October 31, 2024
A monoclonal antibody with a novel mechanism of action may help patients with ulcerative colitis (UC) achieve and maintain clinical remission and endoscopic improvement of disease even when administered in low doses, according to a study presented at the ACG 2024 Annual Scientific Meeting in Philadelphia, Pennsylvania.
“There is still a need for continued evolution and novel therapeutic approaches in inflammatory bowel disease,” said Jessica R. Allegretti, MD, MPH, Director of the Crohn's and Colitis Center at Brigham and Women's Hospital, in Boston, Massachusetts. Allegretti presented findings related to the efficacy and safety of RO7790121, a fully human monoclonal antibody against TL1A, in a plenary session.
TL1A, a cytokine that plays a role in inflammatory diseases and mucosal immunity, has been implicated in the pathogenesis of inflammatory bowel disease (IBD) and intestinal fibrosis.
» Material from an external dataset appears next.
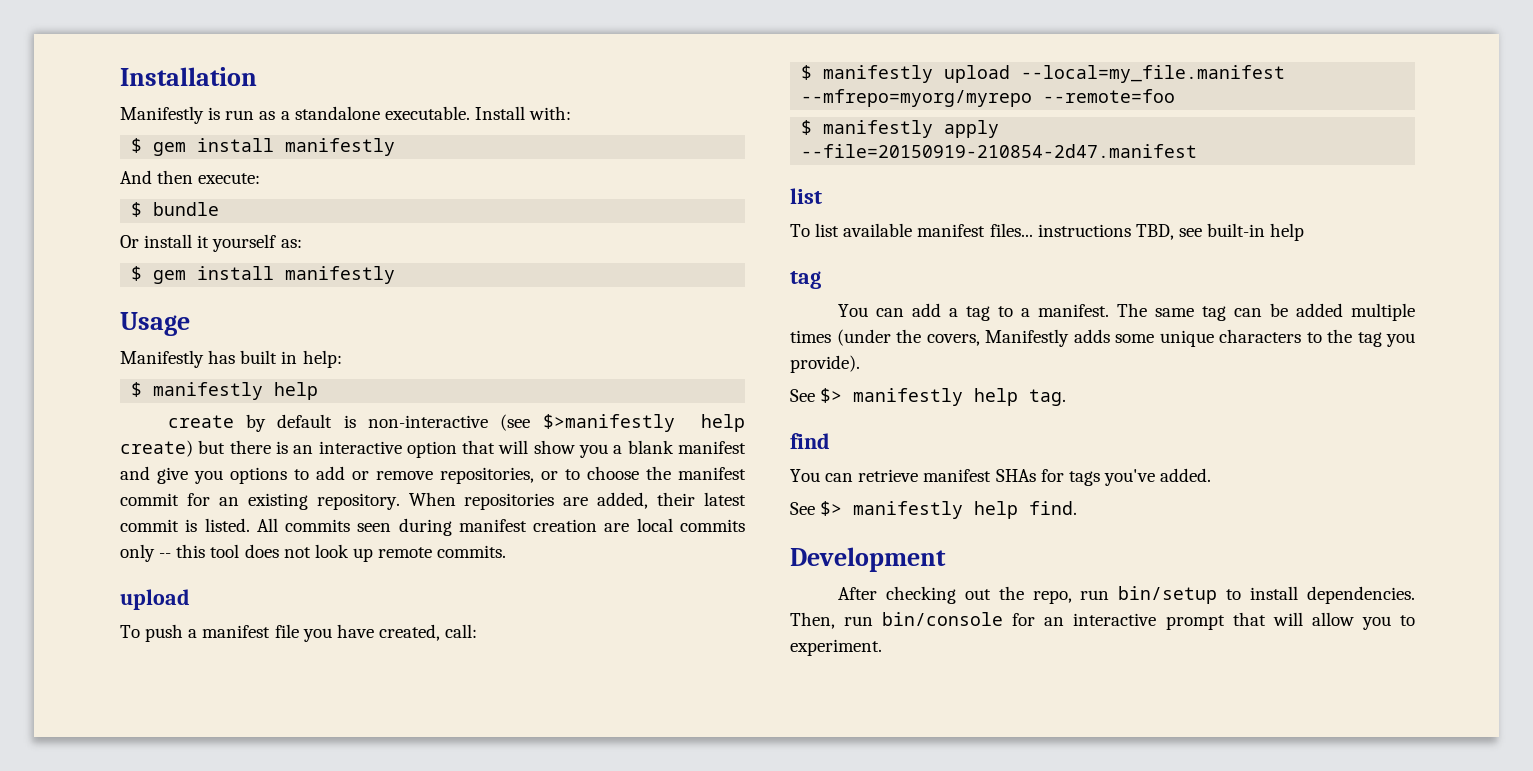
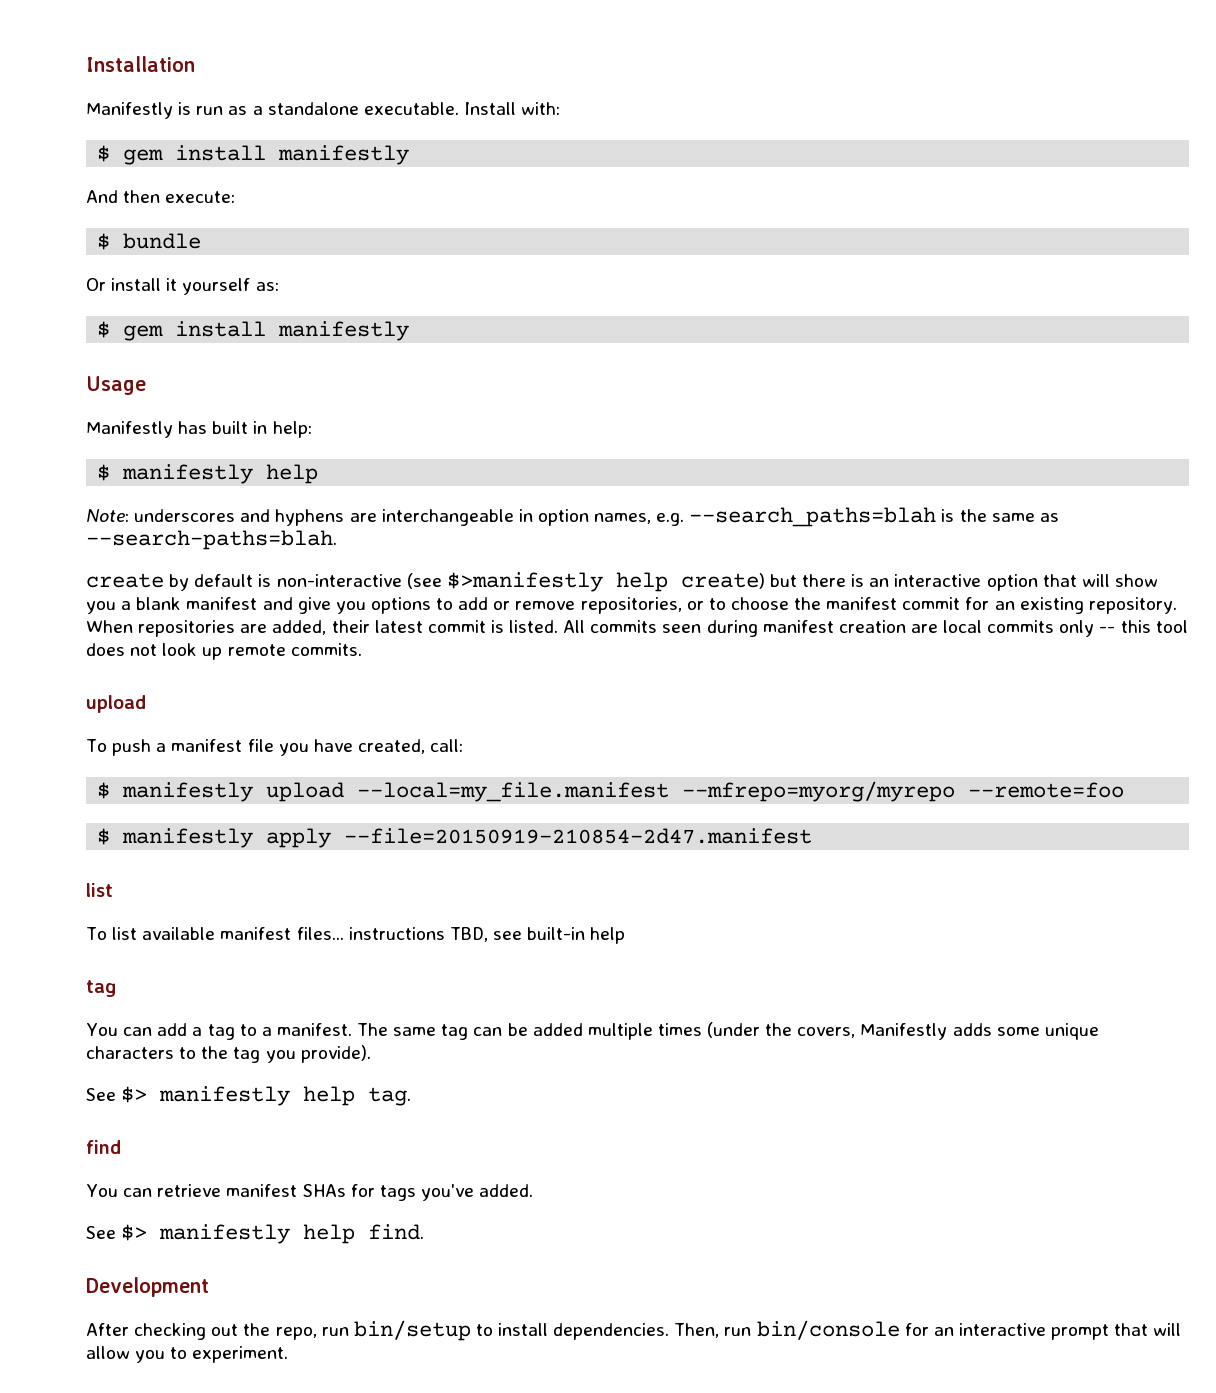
(319, 391) none -> [86,507,1059,527] [86,530,337,550] // Note: underscores and hyphens are interchangeable in option names, e.g. --search_paths=blah is the same as --search-paths=blah.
RO7790121 relies on a novel mechanism of action against IBD activity, which prevents the binding and subsequent signaling of TL1A to its receptor DR3 on immune cells.
The TUSCANY-2 study, a randomized, double-blind, placebo-controlled, dose-ranging phase 2b study, was designed to evaluate the efficacy and safety of this agent in adults with UC. The trial enrolled 245 individuals aged 18 to 75 years with moderately to severely active UC, defined as a total Mayo score (tMS) of 6 or greater and an endoscopic subscore of at least 2, who had previously failed at least one conventional or advanced therapy.
In the induction period, participants received one of three doses (50 mg, 150 mg, or 450 mg) of RO7790121 or placebo. The induction period was followed by a 52-week maintenance period, during which patients received the same dose as before or a lower dose. Those who previously received placebo were randomized to one of the three doses of the monoclonal antibody. Participants were followed up for a period of 12 weeks after the end of the study.
“Treatment with RO7790121 resulted in notable improvements in efficacy endpoints,” Allegretti said. “Clinically meaningful improvements [reflected] in clinical remission by tMS, mMS, as well as endoscopic improvements were seen across all doses versus placebo at week 14, and these were sustained through week 56.”
The study did not meet its primary efficacy endpoint of remission by tMS at week 14. Although there were higher rates of clinical remission with all three doses compared with placebo, the differences were not statistically significant. However, when looking at the modified Mayo Score (mMS) at week 14, higher proportions of patients treated with all three doses achieved clinical remission compared with those in the placebo arm.
The rates of endoscopic improvement at week 14 were greater in the participants who received the monoclonal antibody than in those in the placebo arm, and were sustained up to week 56. Treated participants also experienced substantial decreases in fecal calprotectin between baseline and week 12, regardless of administered dose, compared with people who received placebo during induction.
“Results from the phase 2b TUSCANY-2 dose-ranging study suggest that RO7790121 has a favorable benefit-risk profile, with clinically meaningful improvements in participants with moderately to severely active UC,” Allegretti concluded.